Every two years, post-mortems of campaign coverage zing news organizations for their addiction to horse-race coverage. And news executive frequently talk about how they intend to kick the habit.
As the new year dawned, the top editor at the Associated Press — one of the most influential journalists in the country, though hers is not a household name — was making a resolution.
“We should all resolve to spend less time, or perhaps no time at all, on horse race polls that project forward to the 2020 presidential election,” Sally Buzbee said on CNN’s “Reliable Sources.”
But good luck with that:
Buzbee herself said she doubted news organizations, including the AP, would heed her words.
As the presidential election season kicked off in earnest this month, it was obvious the media would do what it always has done: focus on personalities and electability; get distracted by gaffes and blow them way out of proportion.
Rosen feels the same way:
Absent some kind of creative intervention, 2020 campaign coverage looks like it will be the same as it ever was. Who’s ahead? What’s it gonna take to win? The debacle in 2016 has not brought forth any dramatic shift in approach. The “savvy” style remains in place. Its practitioners are confident that they can prevail. They are probably right.
A Better Way
Brian Beutler (@brianbeutler), the editor in chief of Crooked Media, a political website founded by Obama and Clinton veterans, recently despaired of political journalists’ addiction to horse-race coverage over substance, and suggested an alternate set of questions that I think are way more legitimate and interesting:
A better question for journalists to explore… is whether various candidate agendas are responsive to real, identifiable human problems. Why are the candidates running on the ideas they’re running on? Every presidential candidate develops a platform, and never once in the history of democracy has a candidate adopted a governing agenda entirely at random. Rather, candidates adopt their proposals in response to a variety of pressures, including from donors, constituents, and their own perceptions of what’s politically viable.

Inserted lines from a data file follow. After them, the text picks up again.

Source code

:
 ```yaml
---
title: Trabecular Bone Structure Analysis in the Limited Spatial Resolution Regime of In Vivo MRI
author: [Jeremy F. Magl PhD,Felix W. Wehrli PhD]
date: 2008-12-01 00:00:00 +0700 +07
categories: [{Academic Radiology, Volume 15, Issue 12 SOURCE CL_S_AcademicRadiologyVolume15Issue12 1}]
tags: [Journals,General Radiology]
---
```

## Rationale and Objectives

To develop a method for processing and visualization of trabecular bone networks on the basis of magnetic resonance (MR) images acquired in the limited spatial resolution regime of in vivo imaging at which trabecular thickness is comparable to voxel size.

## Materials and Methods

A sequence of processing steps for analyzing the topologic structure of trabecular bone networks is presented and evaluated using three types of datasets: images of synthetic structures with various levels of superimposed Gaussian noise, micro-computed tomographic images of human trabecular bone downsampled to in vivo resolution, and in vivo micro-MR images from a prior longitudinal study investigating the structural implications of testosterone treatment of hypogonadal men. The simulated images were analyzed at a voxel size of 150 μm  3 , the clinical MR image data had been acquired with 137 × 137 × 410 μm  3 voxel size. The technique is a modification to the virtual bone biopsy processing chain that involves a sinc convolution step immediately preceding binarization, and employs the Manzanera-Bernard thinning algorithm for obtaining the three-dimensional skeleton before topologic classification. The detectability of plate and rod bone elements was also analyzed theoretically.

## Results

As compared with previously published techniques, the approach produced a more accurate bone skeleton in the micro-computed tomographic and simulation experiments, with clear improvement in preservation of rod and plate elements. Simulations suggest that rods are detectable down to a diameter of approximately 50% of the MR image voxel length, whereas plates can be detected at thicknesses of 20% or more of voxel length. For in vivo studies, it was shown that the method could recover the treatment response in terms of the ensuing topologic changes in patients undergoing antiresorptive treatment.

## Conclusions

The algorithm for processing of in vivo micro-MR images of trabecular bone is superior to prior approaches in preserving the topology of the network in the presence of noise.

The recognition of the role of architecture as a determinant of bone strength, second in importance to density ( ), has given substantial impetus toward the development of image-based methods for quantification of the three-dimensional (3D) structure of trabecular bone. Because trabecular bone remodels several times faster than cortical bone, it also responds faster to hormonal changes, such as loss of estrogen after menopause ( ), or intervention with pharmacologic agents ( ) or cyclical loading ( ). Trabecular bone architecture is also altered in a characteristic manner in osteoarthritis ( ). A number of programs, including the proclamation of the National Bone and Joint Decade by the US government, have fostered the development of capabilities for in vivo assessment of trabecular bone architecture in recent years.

On the issue of health care, for instance, Beutler asked:
Why are most Democratic presidential candidates embracing a program of Medicare-based universal health care? Is it literally true that the current health-care system leaves tens of millions of people uninsured? Would those people lives be materially improved if America had a single-payer health-care system? Do those people hope a candidate who supports single payer wins the election? There are, of course, other stakeholders in the health-care debate, but they, too, are approachable humans, just like Trump supporters in rural diners. Do doctors, nurses, and hospital administrators want to insure the uninsured? What if it reduces their income-per-patient? Do the health care professionals in rural America think the Republican resistance to Medicaid expansion has been good for their communities? Where do the answers to those questions leave them, politically, with elections looming?
But as Beutler points out, this same model can be applied against a whole range of issues.
And if I were a political editor at a major newsroom, I would tell my reporters to stop covering the horse race and do something more interesting — like that — instead.